“It is too much,” he whispered.

It is too much…

32

Beginnings (Kings and Queens)

The streets of Yaskatha boomed with song and cheer. Months of misery and fear were replaced by a flood of goodwill and wild celebrations. D’zan’s name rang through the avenues, plazas, and orchards. Well-wishers and skeptics flocked into the city from outlying farms and villages. Wine and ale flowed in rivers, men carried girls on their shoulders, and children stuffed themselves with the sweetmeats of vendors made generous by joy. D’zan had not yet emerged to walk among his people, and tales of his battle wound explained his immediate privacy. The Yaskathans wrote verse about him and sang his praises. The legend of his vanquishing Elhathym grew wilder with each telling.

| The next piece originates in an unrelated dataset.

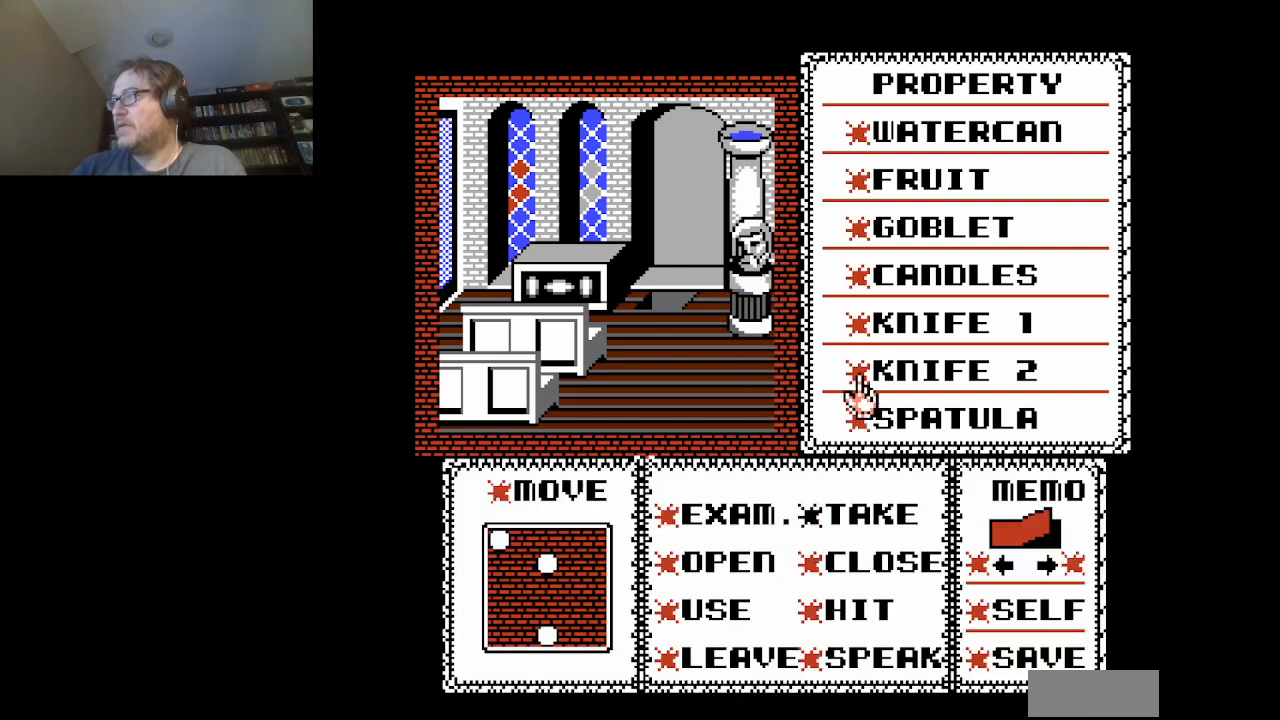
{"buttons": ["DPAD_RIGHT"], "events": [[84, "DPAD_UP", "up"], [125, "DPAD_LEFT", "down"], [292, "DPAD_LEFT", "up"], [459, "DPAD_RIGHT", "down"]]}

In the midst of this jubilation, Sharadza sat with Iardu in a grove of the palace gardens and wept. She gazed into a pool below a sculpted fountain. Atop the water gleamed a vision of Vireon and Alua kneeling before the throne of dead Andoses. Iardu put his arm about her shoulders. She had learned the spell of scrying from him, though she already regretted looking toward Shar Dni. So much death… An entire city, more or less, murdered in a single night.

Poor Andoses. He looked so pitiful slumped in his father’s throne, a pile of broken bones and punctured flesh. The headless corpse of Fangodrel lay nearby, blackened and shriveled. Sharadza had watched it all, helpless to give Vireon aid. Unlike the Glass of Eternity, the enchanted water could not be used as a gateway, only a window. She could look across the world, view any scene she wished, yet was powerless to affect it from so far away. She felt useless.

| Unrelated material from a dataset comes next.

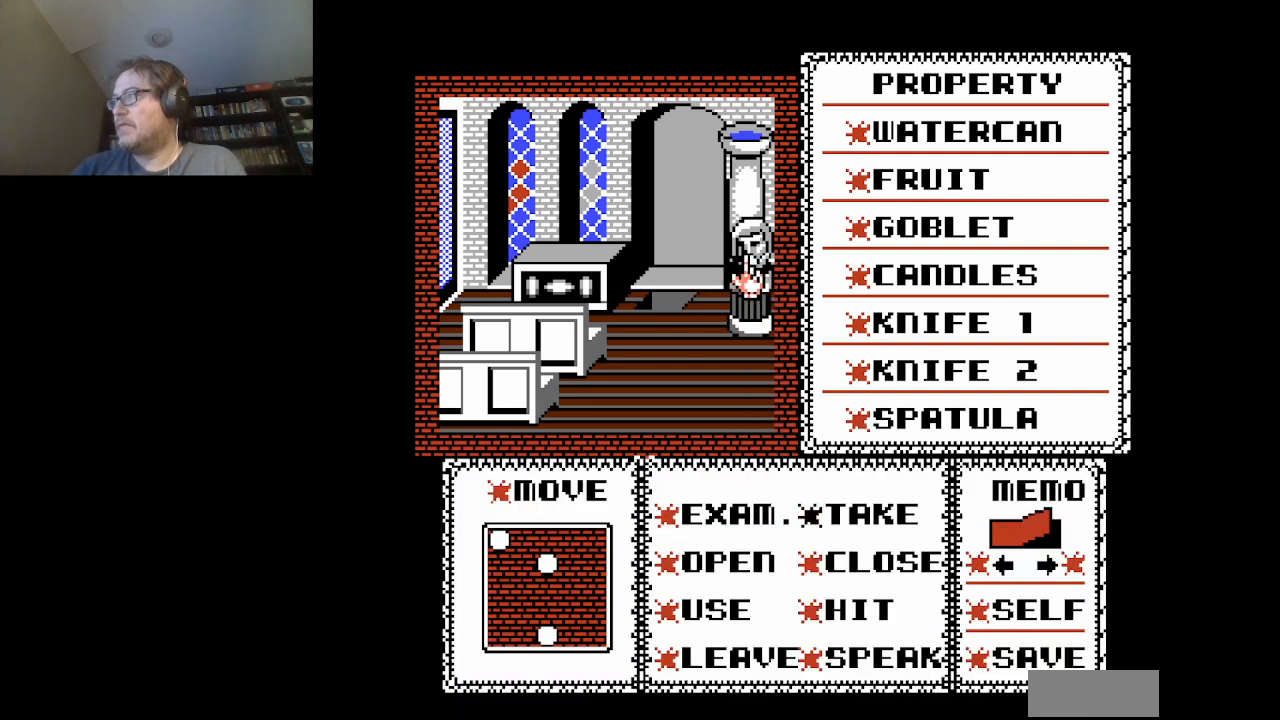
{"buttons": [], "events": [[42, "A", "down"], [167, "A", "up"]]}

All the suffering and devastation of the Sharrians… It was the very thing she had tried to prevent. War and death had come despite her intervention. Iardu had been right all along. War is a tide that flows where and when it will. A storm of tragedy too great and powerful for any man or woman to control. The Khyreins had struck first and decimated the Sharrians; Elhathym had struck first and annihilated Zaashari. Perhaps if she had not rushed off to save the world, the attacks would have been postponed. Perhaps Shar Dni might still exist today. Andoses might still be alive… and the people of Zaashari… and D’zan. What a piteous thing this handsome Prince had become. Dead, yet undying, what future could he have among the living?

What difference have I made at all?

What if I had done nothing?

“Dry your tears,” said Iardu, patting her shoulder. “It’s not as bad as all that.”

She glared at him. His eyes gleamed in their myriad colors. The blue flame guttered low on his chest. His robes had been restored, but the dark bruises on his skin remained.

“My cousins are all dead,” she reminded him. “My aunts, uncles… an entire city!”

“No,” he said. “Thousands of women and children survive. See them milling in the courtyard there. Vireon is their hero, their savior. Alua is their new Goddess.”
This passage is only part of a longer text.